• _Source passage_
Here are the key snippets from the working example. First, after the weights are padded to the alignment requirements, we quantize the matrix to mxfp4. We need to swizzle the fp4 part of the matrix, but not the scale part.

# Quantize the weights
gemm1_weights_quant_padded, _    = quant_mxfp4_batches(gemm1_weights_padded, True)  # swizzling
_, gemm1_scales_linear_fp4_bytes = quant_mxfp4_batches(gemm1_weights_padded, False) # not swizzling

# Convert quantized weights to proper shapes
gemm1_weights_fp4 = gemm1_weights_quant_padded.view(torch.float8_e4m3fn).reshape(
    num_experts, 2 * padded_intermediate_size, padded_hidden_size // 2
)  # packed fp4
gemm1_scales_linear_fp4 = gemm1_scales_linear_fp4_bytes.view(
    torch.float8_e4m3fn
).reshape(
    num_experts, 2 * padded_intermediate_size, padded_hidden_size // 32
)  # fp4 block scaling factors

Next, we shuffle the matrix rows. If biases are used, we must shuffle the biases using the same row permutation. The official unit test doesn’t cover the bias case, so the bias handling only appears in my working example.

gemm1_weights_fp4_shuffled_list = []
gemm1_scales_fp4_shuffled_list = []
gemm1_bias_shuffled_list = []

# Calculate the permute indices for the following:
# 1. Reorder rows of W1 and scales for fused gated activation
# 2. Shuffle weights and scaling factors for transposed mma output
#    for both w3_w1 and w2 weights and scale factors
for i in range(num_experts):
    permute_indices = _maybe_get_cached_w3_w1_permute_indices(
        CACHE_PERMUTE_INDICES,
        gemm1_weights_fp4[i].view(torch.uint8),
        epilogue_tile_m,
    )

• _Exercise directions_
Please extend the passage on quantizing and shuffling the mxfp4 weights, picking up right after its last line. The lines after this play no part in it.

• _Data excerpt_
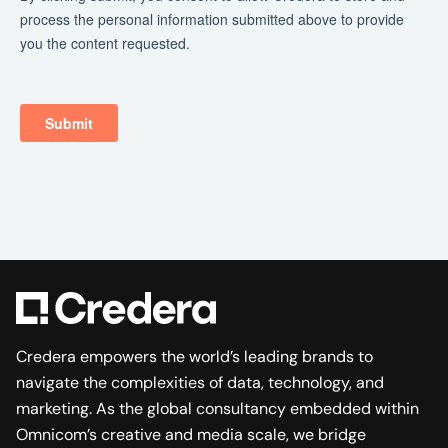
Credera empowers the world’s leading brands to
navigate the complexities of data, technology, and
marketing. As the global consultancy embedded within
Omnicom’s creative and media scale, we bridge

• _Task result_
    gemm1_weights_fp4_shuffled_list.append(
        gemm1_weights_fp4[i]
        .view(torch.uint8)[permute_indices.to(gemm1_weights_fp4.device)]
        .contiguous()
    )

    # Shuffle gemm1 bias using row permutation derived from weight permutation
    if gemm1_bias_padded is not None:
        gemm1_bias_shuffled_list.append(
            gemm1_bias_padded[i][
                permute_indices.to(gemm1_bias_padded.device)
            ].contiguous()
        )

    permute_sf_indices = _maybe_get_cached_w3_w1_permute_indices(
        CACHE_PERMUTE_INDICES,
        gemm1_scales_linear_fp4[i].view(torch.uint8),
        epilogue_tile_m,
        num_elts_per_sf=16,
    )
    gemm1_scales_fp4_shuffled_list.append(
        block_scale_interleave(
            gemm1_scales_linear_fp4[i]
            .view(torch.uint8)[
                permute_sf_indices.to(gemm1_scales_linear_fp4.device)
            ]
            .contiguous()
        )
    )

# Stack weights for all experts
gemm1_weights_fp4_shuffled = torch.stack(gemm1_weights_fp4_shuffled_list)
gemm1_scales_fp4_shuffled = (
    torch.stack(gemm1_scales_fp4_shuffled_list)
    .view(torch.float8_e4m3fn)
    .reshape(num_experts, 2 * padded_intermediate_size, padded_hidden_size // 32)
)

gemm1_bias_shuffled = None
if gemm1_bias_padded is not None:
    gemm1_bias_shuffled = torch.stack(gemm1_bias_shuffled_list)

Finally, we pass the *_shuffled tensors into the kernel. At this point, they have the expected physical layout in memory.

More Caveats

Beyond the above, there are additional pitfalls specific to the GPT OSS model weights we’re using. In particular, the official weights hosted on Hugging Face store the MoE up-projection weights and gate weights in a single matrix. Those hosted weights are interleaved: Odd columns are up-projection weights, and even columns are gate weights. However, FlashInfer’s fused MoE kernel expects them in the same matrix but not interleaved: The first half of the columns are up-projection weights, and the second half are gate weights. Therefore, we also need to deinterleave the weights before passing them into the kernel. You can follow the links to find the model definition and the weight preparation code in Pie.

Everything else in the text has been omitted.